Introduction: 18q deletion is one of the rare causes of short stature, characterized by intellectual disability, short stature, hypotonia, hearing loss, and foot deformities. Patients with this condition are also found to have an increased susceptibility to autoimmune diseases, which can lead to associated endocrinopathies. Here, we present a case diagnosed with 18q deletion and followed in our clinic due to short stature.

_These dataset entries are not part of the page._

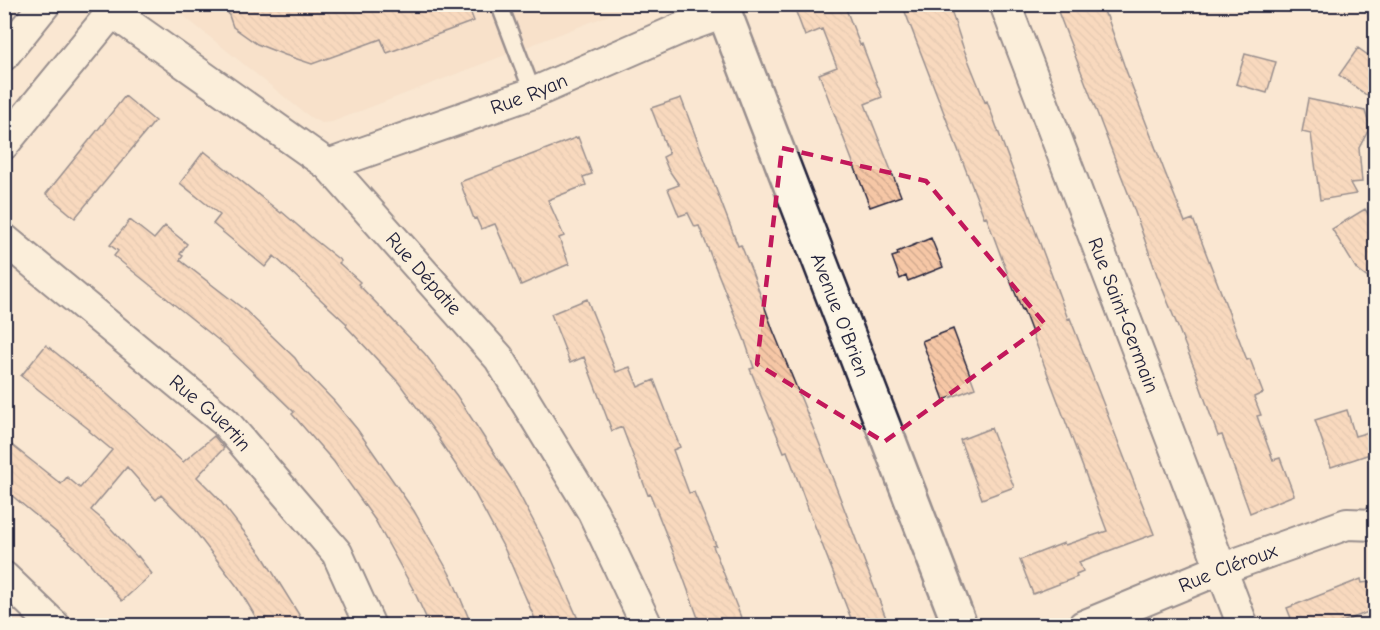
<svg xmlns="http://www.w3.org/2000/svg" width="1380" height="630" font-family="'Comic Neue',sans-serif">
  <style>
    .built { fill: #f5d9c2 }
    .building { fill: url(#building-back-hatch); stroke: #22223b; stroke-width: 1.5 }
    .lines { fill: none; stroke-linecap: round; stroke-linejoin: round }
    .service-casing { stroke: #22223b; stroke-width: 20 }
    .minor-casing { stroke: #22223b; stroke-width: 34 }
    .tertiary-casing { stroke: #22223b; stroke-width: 38 }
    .service { stroke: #fcf5e5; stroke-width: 15 }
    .minor { stroke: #fcf5e5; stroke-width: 30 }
    .tertiary { stroke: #fcf5e5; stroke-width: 33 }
    .marked { fill: none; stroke: #c2185b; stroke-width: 4.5; stroke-dasharray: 12 8; stroke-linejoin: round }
    .labels { text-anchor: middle; stroke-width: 4.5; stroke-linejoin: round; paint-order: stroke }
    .street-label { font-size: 20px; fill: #22223b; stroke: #fcf5e5 }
  </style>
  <defs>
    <pattern id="building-back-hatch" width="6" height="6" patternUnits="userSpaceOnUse" patternTransform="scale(1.5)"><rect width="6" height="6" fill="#f6c7a6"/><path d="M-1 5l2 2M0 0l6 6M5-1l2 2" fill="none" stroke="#d3ab90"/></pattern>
  </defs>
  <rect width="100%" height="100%" fill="#fae7d2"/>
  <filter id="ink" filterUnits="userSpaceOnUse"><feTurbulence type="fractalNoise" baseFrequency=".0167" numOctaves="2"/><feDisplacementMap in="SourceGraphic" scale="12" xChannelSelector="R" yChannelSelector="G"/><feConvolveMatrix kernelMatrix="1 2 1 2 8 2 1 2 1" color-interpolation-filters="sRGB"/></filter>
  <g filter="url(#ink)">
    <path class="built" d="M170,5H635L332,122L322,123L313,119L302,111Z"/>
    <path class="building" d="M225,4H467L474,21L387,53L381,39L312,64L285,55L257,44L233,27Z
      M793,4H844L860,45L862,44L882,97L865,104L901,196L870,207L819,74L837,67L822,29L805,36Z
      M902,4H949L963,47L985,102L987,101L1068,319L1070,318L1154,534L1079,562L1083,571L1076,574L1077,577L1033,594L1020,560L1064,543L1065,545L1107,531L1023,309L1022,310L1008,275L986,216L984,217Z
      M1069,4H1101L1106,16H1107L1124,65L1164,170L1185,222L1193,219L1247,360L1250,359L1263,393L1254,397L1261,415L1257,416L1273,460L1280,458L1294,495L1250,513L1222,435L1218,436L1197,377H1198L1157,275L1130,198L1057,9Z
      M1358,48L1376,61V102L1339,75Z
      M1245,54L1276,62L1267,93L1236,84Z
      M125,96L155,121L75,218L46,194Z
      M681,98L738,246L741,245L752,272L773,330L818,440L889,626H854L809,511L787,451L784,452L750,369L754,368L745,341L699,226L695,227L688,213L679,216L668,189L679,185L668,169L663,157L669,154L651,108Z
      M1308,99L1365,111L1369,124L1368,131L1359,148L1362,182L1350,183L1356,194L1320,200L1311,134L1302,132Z
      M578,137L592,174L583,177L586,185L548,200L564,236L559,238L569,264L521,285L495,224L481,229L476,218L474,219L460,182Z
      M204,151L281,213L282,212L311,237L341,261L339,263L360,282L358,284L425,354L457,396L511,479L544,541L581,626H538L505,550L474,492L439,440L440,439L399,383L346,326L347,324L274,256L265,267L213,224L220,215L180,183Z
      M1365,209L1376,226V284L1357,270L1332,229Z
      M130,220L154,239L165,226L187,244L180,254L183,256L180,260L246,311L295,358L299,364V365L334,401L357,429L414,511L452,578L472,626H430L413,589L375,520L334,462L292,414L294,412L227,347L114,256L118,251L110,245Z
      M931,238L943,267L908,281L906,276L900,279L892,257L898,255L897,252Z
      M587,299L616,372L630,367L638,387L654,380L680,447L673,450L689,493L694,492L716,545L713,546L742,620L729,626H701L682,574L650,494L648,495L622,427L612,431L584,357L570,363L551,314Z
      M953,329L975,388L944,400L922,341Z
      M46,345L99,387L183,462L214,436L224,448L197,477L218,498L262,555L306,626H261L239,589L191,526L161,495L156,500L127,467L91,510L103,520L137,557L138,556L152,574L122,601L80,552L4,489V439L61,484L67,477L80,488L112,450L89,431L90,430L21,376Z
      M1347,410L1355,436L1376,430V452L1331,467L1315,420Z
      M991,428L1014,487L982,499L960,440Z
      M1361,579L1362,583L1376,581V609L1332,626H1294L1287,608Z"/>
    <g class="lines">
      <defs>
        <path id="service" d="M499,4L533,93"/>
        <g id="minor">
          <path id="s1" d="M105,4L112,12L328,165L499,358L593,512L647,626"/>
          <path id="s2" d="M1005,4L1243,626"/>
          <path d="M4,55L45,4"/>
          <path d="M4,144L112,12"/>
          <path id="s3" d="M328,165L533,93L682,28L724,13"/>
          <path id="s4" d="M4,239L225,422L337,553L370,626"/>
          <path d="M4,577L55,626"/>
          <path id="s5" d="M1083,626L1221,569L1347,524L1376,525"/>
        </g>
        <g id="tertiary">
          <path id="s6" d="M721,4L960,626"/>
        </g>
      </defs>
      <use href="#service" class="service-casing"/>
      <use href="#minor" class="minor-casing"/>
      <use href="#tertiary" class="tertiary-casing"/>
      <use href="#service" class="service"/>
      <use href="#minor" class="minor"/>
      <use href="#tertiary" class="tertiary"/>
    </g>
  </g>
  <path d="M0 0H1380V630H0ZM782,148L926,181L1045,324L884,442L757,364Z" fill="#fae7d2" fill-opacity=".55" fill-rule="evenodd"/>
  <path class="marked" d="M782,148L926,181L1045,324L884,442L757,364Z"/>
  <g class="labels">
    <g class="street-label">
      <text dy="7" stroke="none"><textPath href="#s3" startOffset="213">Rue Ryan</textPath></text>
      <text dy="7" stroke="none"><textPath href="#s1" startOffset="420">Rue Dépatie</textPath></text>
      <text dy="7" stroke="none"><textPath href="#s6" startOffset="333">Avenue O'Brien</textPath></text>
      <text dy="7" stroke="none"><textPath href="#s2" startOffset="333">Rue Saint-Germain</textPath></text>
      <text dy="7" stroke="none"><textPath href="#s4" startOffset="270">Rue Guertin</textPath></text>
      <text dy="7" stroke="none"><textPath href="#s5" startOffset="156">Rue Cléroux</textPath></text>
    </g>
  </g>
  <rect width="1380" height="630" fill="none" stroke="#fcf5e5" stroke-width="24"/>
  <rect x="12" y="12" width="1356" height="606" fill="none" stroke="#22223b" stroke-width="2" filter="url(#ink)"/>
</svg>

Case: A 9-year-old female patient was referred to our clinic by cardiology due to short stature. In her medical history, it was learned that she was born at 37 weeks, with birth weight of 2470 grams. She has been under cardiology follow-up due to mitral insufficiency and mitral valve prolapse. She has always been short compared to her peers. There was distant consanguinity between the parents. The mother's height was measured as 152cm(-1,89SD), and the father's height was 168.5cm(-1,25SD), mid-parental height 153.7cm(-1,59SD). On physical examination, her weight was 20.5 kg(-2.11SD), height was 120.6cm(-2.3SD), and she was at Tanner stage 1 for puberty. Laboratory investigations revealed IGF-1: 71.7ng/ml(-2/-3SD), IGFBP3: 3340 ng/ml(0/-1SD), normal thyroid function tests, negative celiac antibodies, negative autoimmune endocrinopathy panel, normal audiometric test and bone age was determined as 7 years 6 months. The growth hormone stimulation test showed normal growth hormone response. The patient's diet was adjusted, and growth velocity was monitored. Gastroesophageal reflux was detected in the patient referred to the gastroenterology department due to malnutrition. Grade 2 dilatation was observed in the renal pelvis on abdominal ultrasound. Chromosome analysis resulted as 46,XX. At the last follow-up, chronological age was 10 years 10 months, bone age was 11 years 11 months, height was 136.7cm (-2.5SDS), weight was 26.6 kg(-2.5SDS), and she was at Tanner stage 2 for breast development and pubic hair. Acording to the genetic panel result, the patient's short stature was found to be due to a 1.3Mb heterozygous deletion in the 18q21.33 region.

Conclusion: Clinical findings in deletion syndromes vary depending on the location, size, and genes involved in the deletion region. Growth hormone deficiency may accompany 18q deletion syndrome, and it has been reported that growth hormone therapy in these cases results in both increased height and IQ scores. Deletion syndromes should be considered in the presence of multiple systemic clinical findings accompanying short stature.